Transcribed page contents:
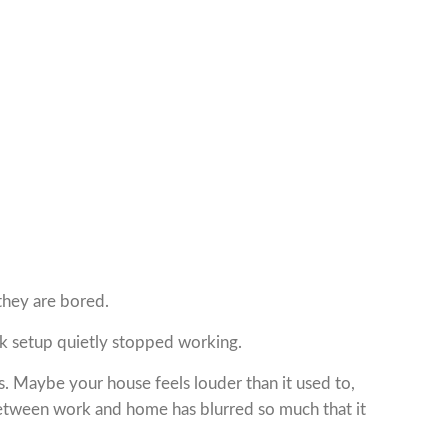
they are bored.
rk setup quietly stopped working.
 Maybe your house feels louder than it used to,
between work and home has blurred so much that it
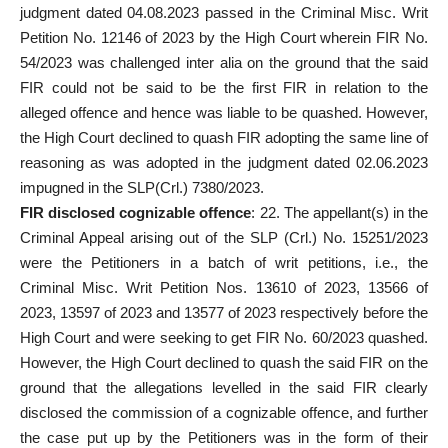
judgment dated 04.08.2023 passed in the Criminal Misc. Writ
Petition No. 12146 of 2023 by the High Court wherein FIR No.
54/2023 was challenged inter alia on the ground that the said
FIR could not be said to be the first FIR in relation to the
alleged
offence and hence was liable to be quashed. However,
the High Court declined to quash FIR adopting the same line of
reasoning as was adopted in the judgment dated 02.06.2023
impugned in the SLP(Crl.) 7380/2023.
FIR disclosed cognizable offence
: 22. The appellant(s) in the
Criminal Appeal arising out of the SLP (Crl.) No. 15251/2023
were the Petitioners in a batch of writ petitions, i.e., the
Criminal Misc. Writ Petition Nos. 13610 of 2023, 13566 of
2023, 13597 of 2023 and 13577 of 2023 respectively before the
High Court and were seeking to get FIR No. 60/2023 quashed.
However, the High Court declined to quash the said FIR on the
ground that the allegations levelled in the said FIR clearly
disclosed the commission of a cognizable offence, and further
the case put up by the Petitioners was in the form of their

WHAT YOU ARE ASKED TO DO: Could you retype exactly the lines above from the one containing "FIR could not" through the last line of the records, both included, and nothing else?

COMPLETED TASK:
FIR could not be said to be the first FIR in relation to the
alleged
offence and hence was liable to be quashed. However,
the High Court declined to quash FIR adopting the same line of
reasoning as was adopted in the judgment dated 02.06.2023
impugned in the SLP(Crl.) 7380/2023.
FIR disclosed cognizable offence
: 22. The appellant(s) in the
Criminal Appeal arising out of the SLP (Crl.) No. 15251/2023
were the Petitioners in a batch of writ petitions, i.e., the
Criminal Misc. Writ Petition Nos. 13610 of 2023, 13566 of
2023, 13597 of 2023 and 13577 of 2023 respectively before the
High Court and were seeking to get FIR No. 60/2023 quashed.
However, the High Court declined to quash the said FIR on the
ground that the allegations levelled in the said FIR clearly
disclosed the commission of a cognizable offence, and further
the case put up by the Petitioners was in the form of their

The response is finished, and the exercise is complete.